Academies asked to investigate systemic racism in academia

The Democrat chair of the House science committee, Eddie Bernice Johnson, has asked the National Academies of Sciences, Engineering, and Medicine to investigate systemic racism in academia. She wants them to investigate the effect of racism on recruitment across disciplines and the definition of research agendas. In addition, she wants them to recommend policies to prevent racism and approaches to restore the careers of those affected by it, as well as common principles that can ensure long-term cultural changes in organisations.

Concerns over composition of foetal research review board

Researchers have raised concerns about the ideological leanings of some members of a Health and Human Services panel set up to provide ethical oversight of federally funded research using human foetal tissue. “To say the panel is stacked is an understatement,” said Daniel Grossman, a public health researcher on abortion and contraception. Media reports suggested most of the panel hold anti-abortion views. More than 90 research funders and performers sent the panel an open letter supporting foetal tissue research.

Lawmakers seek guidance on public investment in remdesivir

Two Democrat politicians have asked the Government Accountability Office, a watchdog, to look into what legal rights the US government has as a result of it investing an estimated $70 million of federal funding in the development of remdesivir, an antiviral drug being used to treat Covid-19. Senator Debbie Stabenow and House oversight chair Carolyn Malone said the company that makes the drug, Gilead, is due to make $2 billion profit from it by the end of 2020.
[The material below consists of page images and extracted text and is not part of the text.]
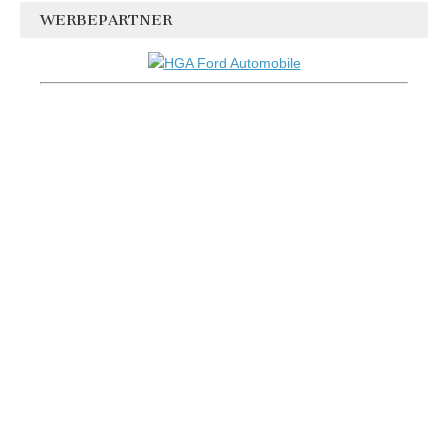
WERBEPARTNER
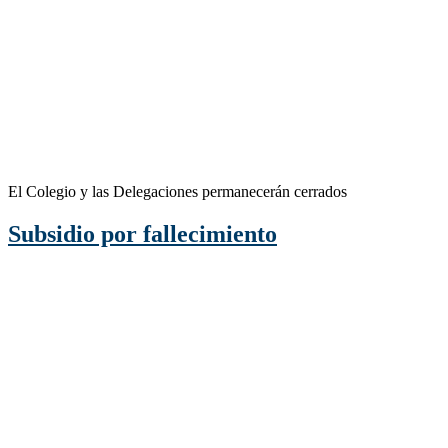
El Colegio y las Delegaciones permanecerán cerrados
Subsidio por fallecimiento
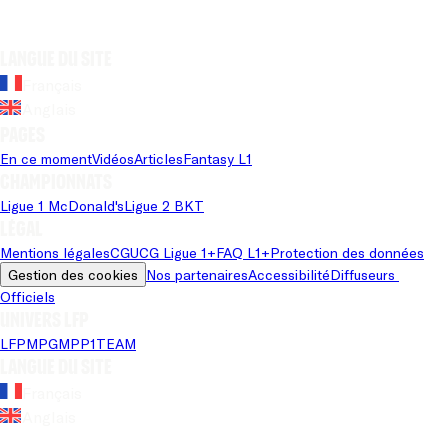
Langue du site
Français
Anglais
Pages
En ce moment
Vidéos
Articles
Fantasy L1
Championnats
Ligue 1 McDonald's
Ligue 2 BKT
Légal
Mentions légales
CGU
CG Ligue 1+
FAQ L1+
Protection des données
Gestion des cookies
Nos partenaires
Accessibilité
Diffuseurs 
Officiels
Univers LFP
LFP
MPG
MPP
1TEAM
Langue du site
Français
Anglais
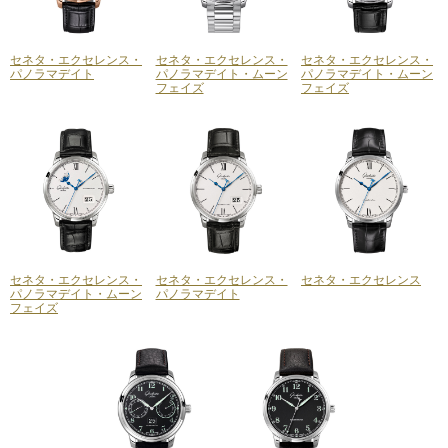
セネタ・エクセレンス・
セネタ・エクセレンス・
セネタ・エクセレンス・
パノラマデイト
パノラマデイト・ムーン
パノラマデイト・ムーン
フェイズ
フェイズ
セネタ・エクセレンス・
セネタ・エクセレンス・
セネタ・エクセレンス
パノラマデイト・ムーン
パノラマデイト
フェイズ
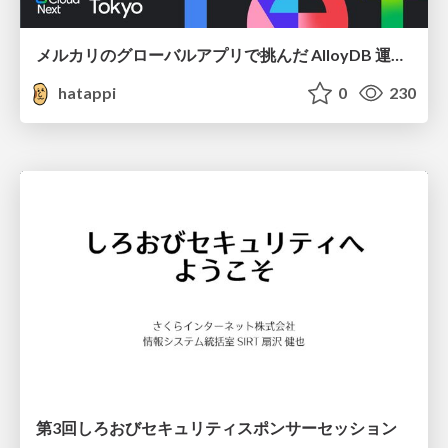
メルカリのグローバルアプリで挑んだ AlloyDB 運用と課題解決の実践記
hatappi
0
230
第3回しろおびセキュリティスポンサーセッション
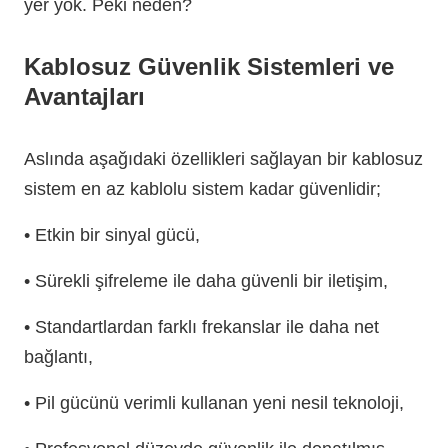
yer yok. Peki neden?
Kablosuz Güvenlik Sistemleri ve
Avantajları
Aslında aşağıdaki özellikleri sağlayan bir kablosuz
sistem en az kablolu sistem kadar güvenlidir;
• Etkin bir sinyal gücü,
• Sürekli şifreleme ile daha güvenli bir iletişim,
• Standartlardan farklı frekanslar ile daha net
bağlantı,
• Pil gücünü verimli kullanan yeni nesil teknoloji,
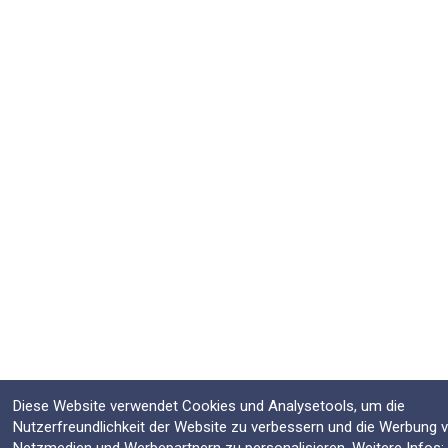
Diese Website verwendet Cookies und Analysetools, um die
Nutzerfreundlichkeit der Website zu verbessern und die Werbung 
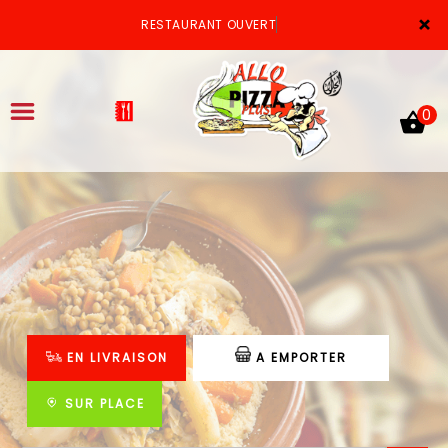
×
RESTAURANT OUVERT
0
ACCUEIL
LA CARTE
VOTRE COMPTE
EN LIVRAISON
A EMPORTER
NOTRE RESTAURANT
VOS AVIS
SUR PLACE
MENTIONS LÉGALES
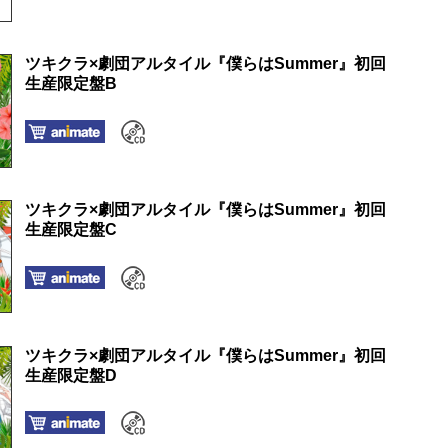
ツキクラ×劇団アルタイル『僕らはSummer』初回
生産限定盤B
ツキクラ×劇団アルタイル『僕らはSummer』初回
生産限定盤C
ツキクラ×劇団アルタイル『僕らはSummer』初回
生産限定盤D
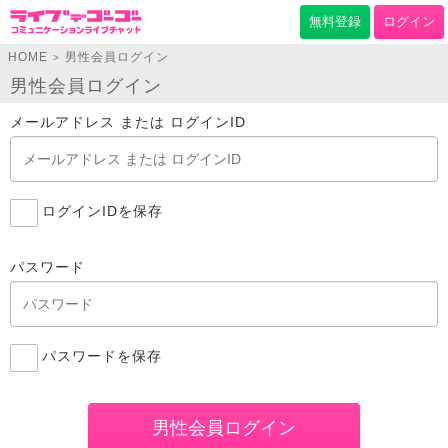
無料登録
ログイン
HOME
男性会員ログイン
>
男性会員ログイン
メールアドレス または ログインID
ログインIDを保存
パスワード
パスワードを保存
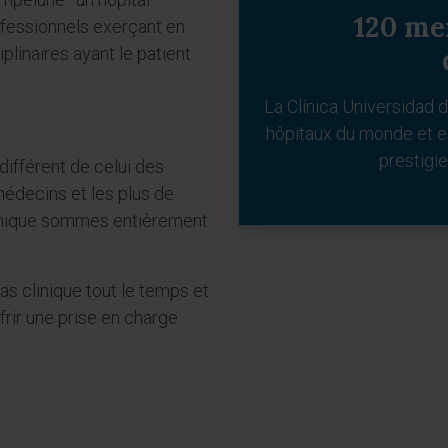
120 me
ofessionnels exerçant en
plinaires ayant le patient
La Clínica Universidad d
hôpitaux du monde et es
prestig
différent de celui des
médecins et les plus de
Clinique sommes entièrement
s clinique tout le temps et
frir une prise en charge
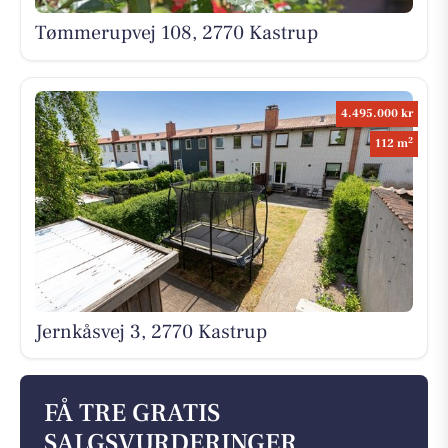
Tømmerupvej 108, 2770 Kastrup
4.495.000 kr
2
112 m
Jernkåsvej 3, 2770 Kastrup
FÅ TRE GRATIS
SALGSVURDERINGER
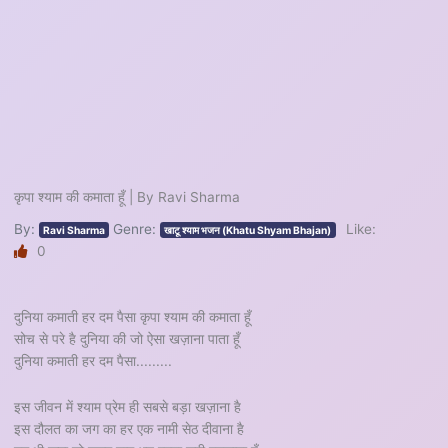
कृपा श्याम की कमाता हूँ | By Ravi Sharma
By:
Genre:
Like:
Ravi Sharma
खाटू श्याम भजन (Khatu Shyam Bhajan)
0
दुनिया कमाती हर दम पैसा कृपा श्याम की कमाता हूँ
सोच से परे है दुनिया की जो ऐसा खज़ाना पाता हूँ
दुनिया कमाती हर दम पैसा.........
इस जीवन में श्याम प्रेम ही सबसे बड़ा खज़ाना है
इस दौलत का जग का हर एक नामी सेठ दीवाना है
Interoperability of health data set for a boost

Electronic health records are set to become more accessible for researchers thanks to a new law, the National Institutes of Health has said. The 21st Century Cures Act means that those who manage electronic health record systems must now meet nationwide standards ensuring interoperability and allowing clinical data to be transferred between providers or pooled for research. The NIH has also encouraged researchers to follow the new standard.